* **GIVEN PASSAGE**
───
How to do an efficient complex index_select operation using torch?

How to do an efficient index_select operation over an input tensor of size [1, 32, 32, 12] and an index tensor of size [1, 5, 2] ?

Here is my Python code:

ret = []
for batch_idx in range(N):
    actions = []
    for agent in range(self.n_agents):
        agent_idx = obs[batch_idx][agent]
        act = pi[batch_idx, agent_idx[0], agent_idx[1]]
        actions.append(act)
    actions = torch.stack(actions)
    ret.append(actions)
ret = torch.stack(ret)

batch_idx = 1 # or 32 in training phase
self.n_agents = 5
obs is a tensor index of shape [1, 5, 2], which refers to the batch_size, num_of_agents, and the location coordination x and y respectively.
pi is a policy map, whose shape is [1, 32, 32, 12], which refers the batch_size, map_max_x, map_max_y, and feature_dim respectively.
the ret is a tensor of shape [1, 5, 12]

This code is two time-wasting when the batch size become larger from 1 to 32.
How can I write an efficient torch style Code?

Ok, the problem is solved.
Using a reshape operation before index_select is more efficient.

# the example code
        pi = pi.reshape(-1, self.act_dim)
        obs = obs.reshape(N, -1)

        selected_agents_idx = []
        for batch_idx in range(N):
            batch_select_agent_idx = obs[batch_idx] + (batch_idx * self.map_size * self.map_size)
            selected_agents_idx.append(batch_select_agent_idx)
        selected_agents_idx = torch.cat(selected_agents_idx)
        
        action_selected = pi.index_select(0, selected_agents_idx)
        action_selected = action_selected.reshape(N, self.n_agents, -1)
───
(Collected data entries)
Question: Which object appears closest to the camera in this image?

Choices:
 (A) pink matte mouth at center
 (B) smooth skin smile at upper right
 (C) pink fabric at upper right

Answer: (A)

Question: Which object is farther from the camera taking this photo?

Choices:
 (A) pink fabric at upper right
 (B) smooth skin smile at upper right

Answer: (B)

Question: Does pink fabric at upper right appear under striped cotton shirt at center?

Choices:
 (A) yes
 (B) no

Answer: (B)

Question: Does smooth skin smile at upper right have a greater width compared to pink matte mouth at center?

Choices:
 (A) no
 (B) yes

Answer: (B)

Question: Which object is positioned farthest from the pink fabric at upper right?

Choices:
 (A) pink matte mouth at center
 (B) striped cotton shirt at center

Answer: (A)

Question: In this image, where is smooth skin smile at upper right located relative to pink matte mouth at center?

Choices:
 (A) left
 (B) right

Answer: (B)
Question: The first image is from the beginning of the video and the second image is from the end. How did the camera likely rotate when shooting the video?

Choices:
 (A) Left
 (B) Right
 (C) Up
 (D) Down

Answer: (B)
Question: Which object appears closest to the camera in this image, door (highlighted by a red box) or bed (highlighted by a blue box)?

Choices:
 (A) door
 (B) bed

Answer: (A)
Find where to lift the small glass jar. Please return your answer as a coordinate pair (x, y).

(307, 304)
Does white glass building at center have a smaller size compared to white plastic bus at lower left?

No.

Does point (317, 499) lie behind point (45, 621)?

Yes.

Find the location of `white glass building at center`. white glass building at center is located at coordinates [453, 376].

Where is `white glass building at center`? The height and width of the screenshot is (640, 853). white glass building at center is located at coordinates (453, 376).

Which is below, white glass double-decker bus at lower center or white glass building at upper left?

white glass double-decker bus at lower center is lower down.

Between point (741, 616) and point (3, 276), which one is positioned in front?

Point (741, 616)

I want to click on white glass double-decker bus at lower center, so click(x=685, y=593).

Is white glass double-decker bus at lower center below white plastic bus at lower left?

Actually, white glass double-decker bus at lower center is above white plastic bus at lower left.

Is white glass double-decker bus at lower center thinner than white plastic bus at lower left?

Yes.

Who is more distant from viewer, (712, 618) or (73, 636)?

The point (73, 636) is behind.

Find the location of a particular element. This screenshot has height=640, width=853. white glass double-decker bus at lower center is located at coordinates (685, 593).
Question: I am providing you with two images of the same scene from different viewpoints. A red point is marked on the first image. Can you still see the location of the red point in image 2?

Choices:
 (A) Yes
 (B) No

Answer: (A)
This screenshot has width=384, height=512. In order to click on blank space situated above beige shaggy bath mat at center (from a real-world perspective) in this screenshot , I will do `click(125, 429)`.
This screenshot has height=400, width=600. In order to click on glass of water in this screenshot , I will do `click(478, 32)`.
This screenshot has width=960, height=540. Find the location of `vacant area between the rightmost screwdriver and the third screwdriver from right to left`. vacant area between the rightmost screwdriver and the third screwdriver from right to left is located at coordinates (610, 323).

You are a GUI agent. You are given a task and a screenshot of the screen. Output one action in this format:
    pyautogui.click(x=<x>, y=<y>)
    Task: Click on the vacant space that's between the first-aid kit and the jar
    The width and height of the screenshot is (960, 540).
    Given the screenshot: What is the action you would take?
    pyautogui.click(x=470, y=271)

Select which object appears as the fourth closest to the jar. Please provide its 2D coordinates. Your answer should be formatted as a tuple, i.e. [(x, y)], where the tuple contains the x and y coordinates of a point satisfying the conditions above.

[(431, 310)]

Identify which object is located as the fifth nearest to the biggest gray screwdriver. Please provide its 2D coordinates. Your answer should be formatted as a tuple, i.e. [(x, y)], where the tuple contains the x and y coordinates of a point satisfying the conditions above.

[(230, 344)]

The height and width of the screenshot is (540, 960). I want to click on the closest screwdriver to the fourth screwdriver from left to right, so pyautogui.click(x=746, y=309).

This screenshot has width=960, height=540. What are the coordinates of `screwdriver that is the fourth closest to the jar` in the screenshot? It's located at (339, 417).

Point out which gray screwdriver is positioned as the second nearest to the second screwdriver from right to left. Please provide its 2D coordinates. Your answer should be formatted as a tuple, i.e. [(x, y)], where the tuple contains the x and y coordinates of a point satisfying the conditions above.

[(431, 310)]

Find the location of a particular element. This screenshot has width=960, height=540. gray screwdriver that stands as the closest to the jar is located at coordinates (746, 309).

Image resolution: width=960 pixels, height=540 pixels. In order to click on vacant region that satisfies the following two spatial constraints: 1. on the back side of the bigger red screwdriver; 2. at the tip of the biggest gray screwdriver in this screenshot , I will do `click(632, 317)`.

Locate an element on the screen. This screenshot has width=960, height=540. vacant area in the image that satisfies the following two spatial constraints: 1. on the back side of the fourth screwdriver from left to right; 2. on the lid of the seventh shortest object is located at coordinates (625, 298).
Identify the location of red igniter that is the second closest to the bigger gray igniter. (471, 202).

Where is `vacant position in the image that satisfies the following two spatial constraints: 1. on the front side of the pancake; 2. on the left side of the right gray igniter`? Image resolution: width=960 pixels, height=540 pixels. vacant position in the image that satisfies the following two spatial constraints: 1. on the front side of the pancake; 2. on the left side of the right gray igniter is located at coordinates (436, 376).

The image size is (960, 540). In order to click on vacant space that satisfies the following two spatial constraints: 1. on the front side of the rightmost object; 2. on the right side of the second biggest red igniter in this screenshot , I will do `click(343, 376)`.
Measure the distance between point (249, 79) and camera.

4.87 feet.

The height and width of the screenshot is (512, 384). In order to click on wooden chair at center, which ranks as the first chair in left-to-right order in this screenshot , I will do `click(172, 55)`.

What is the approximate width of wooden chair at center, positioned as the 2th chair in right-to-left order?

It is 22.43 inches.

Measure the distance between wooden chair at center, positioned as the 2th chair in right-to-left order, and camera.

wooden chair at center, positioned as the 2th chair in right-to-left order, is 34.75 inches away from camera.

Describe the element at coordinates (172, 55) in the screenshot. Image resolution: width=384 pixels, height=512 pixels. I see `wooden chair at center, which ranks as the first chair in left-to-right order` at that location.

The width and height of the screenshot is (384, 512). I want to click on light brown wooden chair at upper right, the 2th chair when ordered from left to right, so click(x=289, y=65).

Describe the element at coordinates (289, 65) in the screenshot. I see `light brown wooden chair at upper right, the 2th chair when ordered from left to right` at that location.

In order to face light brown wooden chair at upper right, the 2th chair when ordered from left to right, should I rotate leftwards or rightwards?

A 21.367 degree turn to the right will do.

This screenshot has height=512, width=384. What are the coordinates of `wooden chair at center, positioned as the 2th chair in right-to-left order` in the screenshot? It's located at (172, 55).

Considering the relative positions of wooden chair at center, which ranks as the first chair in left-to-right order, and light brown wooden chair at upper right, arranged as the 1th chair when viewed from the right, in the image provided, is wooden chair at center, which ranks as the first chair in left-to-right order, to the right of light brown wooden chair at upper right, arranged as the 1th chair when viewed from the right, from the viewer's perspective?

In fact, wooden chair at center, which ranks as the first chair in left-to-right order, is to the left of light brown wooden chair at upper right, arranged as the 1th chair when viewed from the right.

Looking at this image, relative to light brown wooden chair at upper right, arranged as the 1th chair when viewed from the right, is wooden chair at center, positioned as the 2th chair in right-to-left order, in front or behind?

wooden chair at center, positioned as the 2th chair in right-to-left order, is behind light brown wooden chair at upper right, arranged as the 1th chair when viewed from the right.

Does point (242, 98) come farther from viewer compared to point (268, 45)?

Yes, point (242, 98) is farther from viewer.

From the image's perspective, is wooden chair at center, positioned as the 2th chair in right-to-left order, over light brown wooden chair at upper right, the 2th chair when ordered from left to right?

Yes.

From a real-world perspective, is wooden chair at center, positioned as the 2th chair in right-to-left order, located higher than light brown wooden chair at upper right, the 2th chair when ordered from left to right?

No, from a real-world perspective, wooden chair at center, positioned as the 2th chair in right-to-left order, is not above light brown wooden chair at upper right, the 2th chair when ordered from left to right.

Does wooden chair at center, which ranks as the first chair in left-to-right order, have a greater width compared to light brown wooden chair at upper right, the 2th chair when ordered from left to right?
───
* **WHAT YOU ARE ASKED TO DO**
In the index_select thread, what change made the operation more efficient? This data was taken from a separate source.

* **TASK ANSWER**
Using a reshape operation before index_select made it more efficient.